Foundation that supports Texas cancer agency to shut doors in 60 days

Joshua Fechter

The state’s troubled cancer agency suffered another blow Tuesday after the foundation that supports the agency announced it would close its doors within 60 days.

The CPRIT Foundation, which is undergoing investigation along with the agency it supports, the Cancer Prevention and Research Institute of Texas, sought to rebrand itself as the Texas Cancer Coalition to distance itself from controversy surrounding the Institute. 

Officials from the Institute foiled that plan by asking the Texas Attorney General’s Office to make sure the foundation gave its remaining funds to the state.

The foundation’s executive director Jennifer Stevens told the House Committee on Transparency in State Operations that the foundation would still have $258,457 of its $613,513 remaining cash on hand to pay for its lingering commitments to CPRIT among other costs, according to the Austin American-Statesman. 

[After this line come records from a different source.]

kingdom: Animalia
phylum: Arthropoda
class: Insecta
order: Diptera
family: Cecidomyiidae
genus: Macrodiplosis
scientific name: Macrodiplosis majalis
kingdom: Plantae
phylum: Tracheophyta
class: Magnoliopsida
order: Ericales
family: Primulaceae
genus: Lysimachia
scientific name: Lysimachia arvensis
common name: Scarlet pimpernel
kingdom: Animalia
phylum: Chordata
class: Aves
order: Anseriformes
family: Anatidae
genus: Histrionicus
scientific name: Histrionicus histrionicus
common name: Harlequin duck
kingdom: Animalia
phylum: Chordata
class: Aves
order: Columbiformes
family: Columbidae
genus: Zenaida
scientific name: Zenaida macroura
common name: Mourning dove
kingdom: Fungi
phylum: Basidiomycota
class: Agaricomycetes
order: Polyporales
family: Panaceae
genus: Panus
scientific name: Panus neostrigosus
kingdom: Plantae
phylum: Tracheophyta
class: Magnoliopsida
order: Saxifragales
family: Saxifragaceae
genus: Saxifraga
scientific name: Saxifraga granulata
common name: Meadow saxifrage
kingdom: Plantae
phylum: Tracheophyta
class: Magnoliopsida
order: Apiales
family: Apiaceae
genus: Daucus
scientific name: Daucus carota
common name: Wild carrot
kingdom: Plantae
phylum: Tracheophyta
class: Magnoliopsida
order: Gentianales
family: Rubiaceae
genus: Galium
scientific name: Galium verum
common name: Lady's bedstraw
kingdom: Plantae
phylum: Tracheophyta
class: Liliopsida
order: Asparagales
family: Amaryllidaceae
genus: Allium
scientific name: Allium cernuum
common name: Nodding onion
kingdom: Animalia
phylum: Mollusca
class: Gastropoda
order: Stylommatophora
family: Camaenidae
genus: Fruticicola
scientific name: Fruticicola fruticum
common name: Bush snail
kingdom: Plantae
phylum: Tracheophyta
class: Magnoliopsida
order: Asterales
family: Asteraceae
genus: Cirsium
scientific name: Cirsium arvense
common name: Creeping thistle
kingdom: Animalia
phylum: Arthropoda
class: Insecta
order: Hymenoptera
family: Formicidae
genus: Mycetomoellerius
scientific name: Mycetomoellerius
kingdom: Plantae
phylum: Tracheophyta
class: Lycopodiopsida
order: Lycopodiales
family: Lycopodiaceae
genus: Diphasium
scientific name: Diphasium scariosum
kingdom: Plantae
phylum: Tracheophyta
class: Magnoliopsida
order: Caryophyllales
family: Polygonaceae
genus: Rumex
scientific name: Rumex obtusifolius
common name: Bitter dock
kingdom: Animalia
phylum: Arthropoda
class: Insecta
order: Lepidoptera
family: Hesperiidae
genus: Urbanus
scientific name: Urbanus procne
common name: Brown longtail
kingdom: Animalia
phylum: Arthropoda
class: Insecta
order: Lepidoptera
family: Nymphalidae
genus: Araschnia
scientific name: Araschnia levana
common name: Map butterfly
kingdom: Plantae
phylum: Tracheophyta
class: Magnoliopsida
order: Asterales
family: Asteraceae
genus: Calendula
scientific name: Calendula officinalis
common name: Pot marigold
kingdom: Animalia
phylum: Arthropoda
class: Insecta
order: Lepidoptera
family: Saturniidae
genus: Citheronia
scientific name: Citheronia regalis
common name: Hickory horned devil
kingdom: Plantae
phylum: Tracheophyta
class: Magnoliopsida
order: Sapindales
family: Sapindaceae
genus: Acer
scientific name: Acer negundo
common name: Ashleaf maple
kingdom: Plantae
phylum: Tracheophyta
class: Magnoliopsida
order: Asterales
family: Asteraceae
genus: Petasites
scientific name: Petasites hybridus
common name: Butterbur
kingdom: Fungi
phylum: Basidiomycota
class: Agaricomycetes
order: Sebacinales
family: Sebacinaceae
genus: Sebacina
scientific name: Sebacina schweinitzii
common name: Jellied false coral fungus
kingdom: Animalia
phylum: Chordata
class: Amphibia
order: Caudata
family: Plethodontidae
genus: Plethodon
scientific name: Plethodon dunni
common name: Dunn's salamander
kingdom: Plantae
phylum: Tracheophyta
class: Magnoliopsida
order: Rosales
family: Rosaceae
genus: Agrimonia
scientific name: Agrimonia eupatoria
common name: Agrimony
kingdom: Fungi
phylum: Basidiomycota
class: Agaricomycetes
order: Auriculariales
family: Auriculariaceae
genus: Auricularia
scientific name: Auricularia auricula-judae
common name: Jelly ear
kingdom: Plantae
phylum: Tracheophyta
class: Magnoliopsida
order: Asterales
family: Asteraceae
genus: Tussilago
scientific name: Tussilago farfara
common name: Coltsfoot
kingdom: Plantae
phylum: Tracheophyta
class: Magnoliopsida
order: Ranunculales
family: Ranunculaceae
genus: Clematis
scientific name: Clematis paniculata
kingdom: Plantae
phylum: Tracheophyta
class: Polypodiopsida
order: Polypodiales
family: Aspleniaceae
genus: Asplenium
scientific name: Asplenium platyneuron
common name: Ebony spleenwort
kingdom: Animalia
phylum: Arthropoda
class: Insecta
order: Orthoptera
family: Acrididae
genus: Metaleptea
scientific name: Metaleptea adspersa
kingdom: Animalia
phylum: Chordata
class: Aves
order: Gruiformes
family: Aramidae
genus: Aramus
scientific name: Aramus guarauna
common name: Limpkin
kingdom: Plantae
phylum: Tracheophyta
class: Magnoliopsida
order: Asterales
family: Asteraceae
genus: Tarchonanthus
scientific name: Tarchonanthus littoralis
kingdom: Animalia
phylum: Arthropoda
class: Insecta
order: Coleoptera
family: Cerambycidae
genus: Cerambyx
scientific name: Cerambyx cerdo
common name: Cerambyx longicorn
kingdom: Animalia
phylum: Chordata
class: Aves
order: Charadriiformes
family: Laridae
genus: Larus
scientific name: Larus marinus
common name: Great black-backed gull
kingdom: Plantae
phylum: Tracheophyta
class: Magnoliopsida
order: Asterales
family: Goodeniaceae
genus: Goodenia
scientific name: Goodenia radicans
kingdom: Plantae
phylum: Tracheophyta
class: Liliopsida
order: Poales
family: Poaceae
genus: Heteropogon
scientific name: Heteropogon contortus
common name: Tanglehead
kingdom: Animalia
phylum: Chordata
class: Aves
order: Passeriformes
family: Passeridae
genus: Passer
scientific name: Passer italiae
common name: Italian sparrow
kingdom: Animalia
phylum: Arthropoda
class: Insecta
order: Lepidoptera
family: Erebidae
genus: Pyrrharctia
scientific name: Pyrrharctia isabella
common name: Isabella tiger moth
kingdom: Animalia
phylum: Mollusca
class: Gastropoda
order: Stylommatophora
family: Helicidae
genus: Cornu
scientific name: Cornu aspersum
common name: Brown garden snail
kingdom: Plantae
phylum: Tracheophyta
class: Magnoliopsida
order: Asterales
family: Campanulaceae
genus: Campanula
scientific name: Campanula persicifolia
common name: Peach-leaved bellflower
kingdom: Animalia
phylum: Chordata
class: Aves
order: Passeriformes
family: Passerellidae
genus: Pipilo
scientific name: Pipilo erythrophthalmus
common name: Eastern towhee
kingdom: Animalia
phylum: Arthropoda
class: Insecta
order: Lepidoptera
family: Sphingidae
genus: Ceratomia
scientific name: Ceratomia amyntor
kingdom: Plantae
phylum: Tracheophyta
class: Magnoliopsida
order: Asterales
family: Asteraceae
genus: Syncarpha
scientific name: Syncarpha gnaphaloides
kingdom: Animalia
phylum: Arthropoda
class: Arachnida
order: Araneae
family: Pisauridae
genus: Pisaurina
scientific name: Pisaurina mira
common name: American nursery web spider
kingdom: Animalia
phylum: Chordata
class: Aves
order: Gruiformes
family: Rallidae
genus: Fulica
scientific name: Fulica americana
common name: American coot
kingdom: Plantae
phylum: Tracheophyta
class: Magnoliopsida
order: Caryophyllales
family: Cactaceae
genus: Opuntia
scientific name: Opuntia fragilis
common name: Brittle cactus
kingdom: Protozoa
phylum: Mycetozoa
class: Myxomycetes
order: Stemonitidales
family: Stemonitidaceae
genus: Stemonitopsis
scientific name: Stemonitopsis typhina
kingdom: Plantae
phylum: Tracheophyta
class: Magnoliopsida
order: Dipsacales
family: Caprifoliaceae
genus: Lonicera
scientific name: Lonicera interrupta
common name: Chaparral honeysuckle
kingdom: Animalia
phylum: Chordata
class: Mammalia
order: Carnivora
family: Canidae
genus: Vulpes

CPRIT came under fire in 2012 for mismanaging three grants totalling $56 million, and also received criticism for its lack of transparency and insistence on keeping its donor list confidential. Voters approved the agency’s formation in 2007. The agency received $3 billion in bonds for the purpose of funding cancer research statewide.

The Legislature established the foundation in 2009 and tasked it with raising private donations to support salaries for the institution’s executives.